The new month has started and my steps for last week were average.  I’m not breaking any records with my steps and have decided to take a break from challenges for a while. I am focusing on my yoga practice and setting up my classes accordingly. I spend 2-3 hours per day doing my yoga practice and getting ready for any classes that I’ll be teaching for the week.  I have started to incorporate light weights into my personal practice which is very interesting on the body and my arms are getting quite a work out.

My accomplishment that I’m very proud of right now is that for the first time I can lower from high plank to low plank, hover for several seconds and push right back up in full push-up position.  I have been able to lower and hover for quite a while now but the push back up is a new found success for me.  It is a reminder that we all start somewhere and we all progress at our own perfect pace.  My legs are incredibly strong but my arms, chest, back and shoulders still need work.  I am truly a work in a progress and if I’m going to challenge my students I need to challenge myself.  It is a true statement that we never push ourselves as hard as someone pushes us so I have to take classes as well with other instructors to feel like a real working student.

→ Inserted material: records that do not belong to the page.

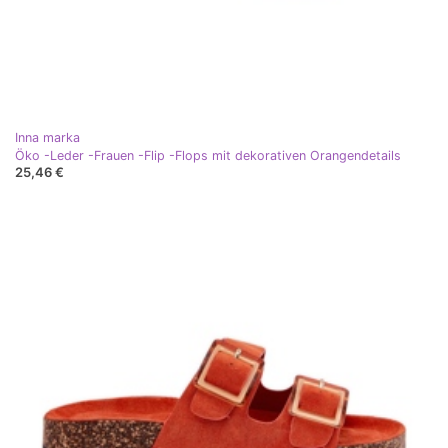
Inna marka
Öko -Leder -Frauen -Flip -Flops mit dekorativen Orangendetails
25,46 €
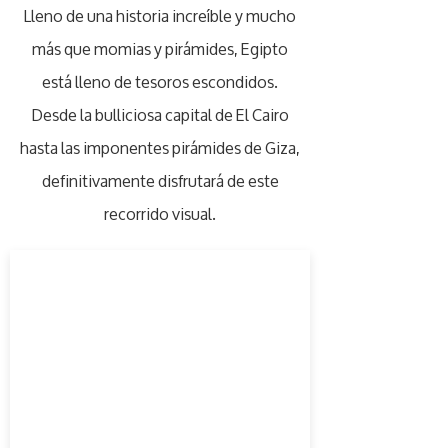
Lleno de una historia increíble y mucho
más que momias y pirámides, Egipto
está lleno de tesoros escondidos.
Desde la bulliciosa capital de El Cairo
hasta las imponentes pirámides de Giza,
definitivamente disfrutará de este
recorrido visual.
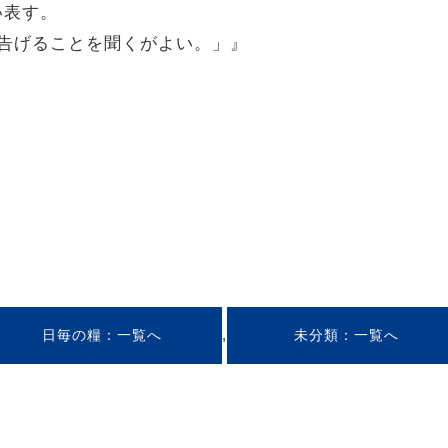
い表す。
会に告げることを聞くがよい。」』
,
日毎の糧
未分類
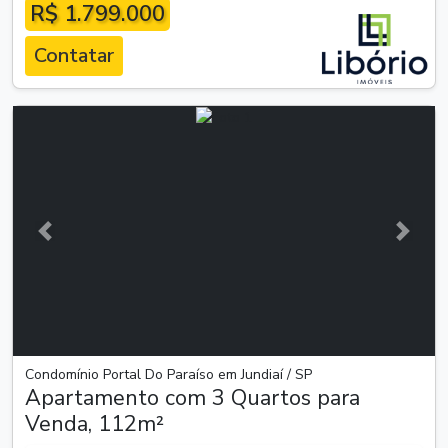
R$ 1.799.000
Contatar
Anterior
Próxim
Condomínio Portal Do Paraíso em Jundiaí / SP
Apartamento com 3 Quartos para
Venda, 112m²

I am a student of yoga and life and truly enjoy celebrating my personal success as much as celebrating my students’ successes.

 

Weekly – 72,864

Daily – 10,409

Miles – 28.5

Floors – 150

 

Hope this week brings you small victories and successes as well

WEEKLY STATS

This is the start of a brand new month and I’m so surprised that a full month in 2016 is already over. I am behind on my stats so this will have 2 weeks of information.  I have increased my yoga to nearly 4 hours every single day except for Saturday and Sunday when I’m doing even more.  My body is felling good and I’m 220 days without a flare but I also have not had a lot of time for other things.  I’m weight training but only once per week and yes I make time for at least that 1 time per week. I wish it were more so I’m starting to incorporate light weights into my yoga routines.  This is just for me not the classes I teach nor do I tell my students I’m doing this as there is so much strength building in yoga already but I feel like I need some added weights.  I have 3 and 5 lbs weights I do during standing sequencing since it is not easy to chaturanga dandasana with weights in your hand so I have also been exploring weighted gloves so I don’t actually have to hold anything in my palms.

 

Weekly stats from 2 weeks ago

Weekly – 74,113

Daily – 10,588

Miles – 28.87

Floors – 122

 

Weekly stats from last week

Weekly – 80,121

Daily – 11,446

Miles – 31.15

Floors – 154

 

I also received the astronaut badge from Fibit last week as I reached 28,000 floors. They add up day after day, week after week, year after year.